[Source data]
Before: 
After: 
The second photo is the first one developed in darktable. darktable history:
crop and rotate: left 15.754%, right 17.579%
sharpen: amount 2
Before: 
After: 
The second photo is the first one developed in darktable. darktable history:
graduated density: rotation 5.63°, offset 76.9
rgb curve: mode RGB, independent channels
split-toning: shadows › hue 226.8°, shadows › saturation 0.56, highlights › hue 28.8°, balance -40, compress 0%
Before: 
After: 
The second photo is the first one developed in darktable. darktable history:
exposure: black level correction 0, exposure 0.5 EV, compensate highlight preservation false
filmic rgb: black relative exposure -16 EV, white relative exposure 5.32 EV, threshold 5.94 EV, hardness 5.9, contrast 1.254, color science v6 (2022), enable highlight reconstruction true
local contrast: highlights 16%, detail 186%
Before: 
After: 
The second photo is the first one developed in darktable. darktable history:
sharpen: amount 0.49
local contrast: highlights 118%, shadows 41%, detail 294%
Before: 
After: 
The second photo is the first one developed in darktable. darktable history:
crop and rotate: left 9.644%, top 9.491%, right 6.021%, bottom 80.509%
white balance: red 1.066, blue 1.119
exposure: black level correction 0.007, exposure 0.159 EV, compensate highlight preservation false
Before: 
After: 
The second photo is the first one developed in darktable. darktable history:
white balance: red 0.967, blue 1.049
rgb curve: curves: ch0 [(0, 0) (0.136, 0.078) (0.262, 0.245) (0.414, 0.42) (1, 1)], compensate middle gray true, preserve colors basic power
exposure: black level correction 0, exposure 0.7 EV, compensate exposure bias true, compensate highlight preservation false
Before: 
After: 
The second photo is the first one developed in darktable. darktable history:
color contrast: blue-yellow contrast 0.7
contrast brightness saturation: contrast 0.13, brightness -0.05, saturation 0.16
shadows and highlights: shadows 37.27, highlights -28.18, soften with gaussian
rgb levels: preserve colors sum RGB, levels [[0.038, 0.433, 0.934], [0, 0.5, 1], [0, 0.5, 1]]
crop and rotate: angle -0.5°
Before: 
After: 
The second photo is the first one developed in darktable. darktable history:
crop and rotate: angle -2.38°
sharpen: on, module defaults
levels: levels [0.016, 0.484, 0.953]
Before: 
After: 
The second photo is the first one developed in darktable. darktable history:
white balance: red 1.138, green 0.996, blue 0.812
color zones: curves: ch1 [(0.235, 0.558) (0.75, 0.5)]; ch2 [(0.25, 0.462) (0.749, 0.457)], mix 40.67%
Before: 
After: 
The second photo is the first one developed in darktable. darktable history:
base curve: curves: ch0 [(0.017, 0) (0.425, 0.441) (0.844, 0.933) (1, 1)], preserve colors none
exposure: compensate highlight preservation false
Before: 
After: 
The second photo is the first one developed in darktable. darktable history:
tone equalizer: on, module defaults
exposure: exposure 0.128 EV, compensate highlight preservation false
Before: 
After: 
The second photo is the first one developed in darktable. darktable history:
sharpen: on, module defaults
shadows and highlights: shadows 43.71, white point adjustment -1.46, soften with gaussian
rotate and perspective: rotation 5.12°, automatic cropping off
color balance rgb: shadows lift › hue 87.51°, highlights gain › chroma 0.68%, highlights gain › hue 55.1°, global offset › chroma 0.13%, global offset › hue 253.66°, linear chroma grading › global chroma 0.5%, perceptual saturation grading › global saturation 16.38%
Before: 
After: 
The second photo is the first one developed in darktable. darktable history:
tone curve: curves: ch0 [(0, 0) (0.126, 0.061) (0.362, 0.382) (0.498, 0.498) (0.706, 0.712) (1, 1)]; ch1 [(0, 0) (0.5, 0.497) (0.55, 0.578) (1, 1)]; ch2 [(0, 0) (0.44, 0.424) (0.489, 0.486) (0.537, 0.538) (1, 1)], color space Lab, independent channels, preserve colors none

[Exercise directions] Return the source data verbatim, starting at the beginning and ending at the line containing "exposure: black level correction 0, exposure 0.7".

[Final result]
Before: 
After: 
The second photo is the first one developed in darktable. darktable history:
crop and rotate: left 15.754%, right 17.579%
sharpen: amount 2
Before: 
After: 
The second photo is the first one developed in darktable. darktable history:
graduated density: rotation 5.63°, offset 76.9
rgb curve: mode RGB, independent channels
split-toning: shadows › hue 226.8°, shadows › saturation 0.56, highlights › hue 28.8°, balance -40, compress 0%
Before: 
After: 
The second photo is the first one developed in darktable. darktable history:
exposure: black level correction 0, exposure 0.5 EV, compensate highlight preservation false
filmic rgb: black relative exposure -16 EV, white relative exposure 5.32 EV, threshold 5.94 EV, hardness 5.9, contrast 1.254, color science v6 (2022), enable highlight reconstruction true
local contrast: highlights 16%, detail 186%
Before: 
After: 
The second photo is the first one developed in darktable. darktable history:
sharpen: amount 0.49
local contrast: highlights 118%, shadows 41%, detail 294%
Before: 
After: 
The second photo is the first one developed in darktable. darktable history:
crop and rotate: left 9.644%, top 9.491%, right 6.021%, bottom 80.509%
white balance: red 1.066, blue 1.119
exposure: black level correction 0.007, exposure 0.159 EV, compensate highlight preservation false
Before: 
After: 
The second photo is the first one developed in darktable. darktable history:
white balance: red 0.967, blue 1.049
rgb curve: curves: ch0 [(0, 0) (0.136, 0.078) (0.262, 0.245) (0.414, 0.42) (1, 1)], compensate middle gray true, preserve colors basic power
exposure: black level correction 0, exposure 0.7 EV, compensate exposure bias true, compensate highlight preservation false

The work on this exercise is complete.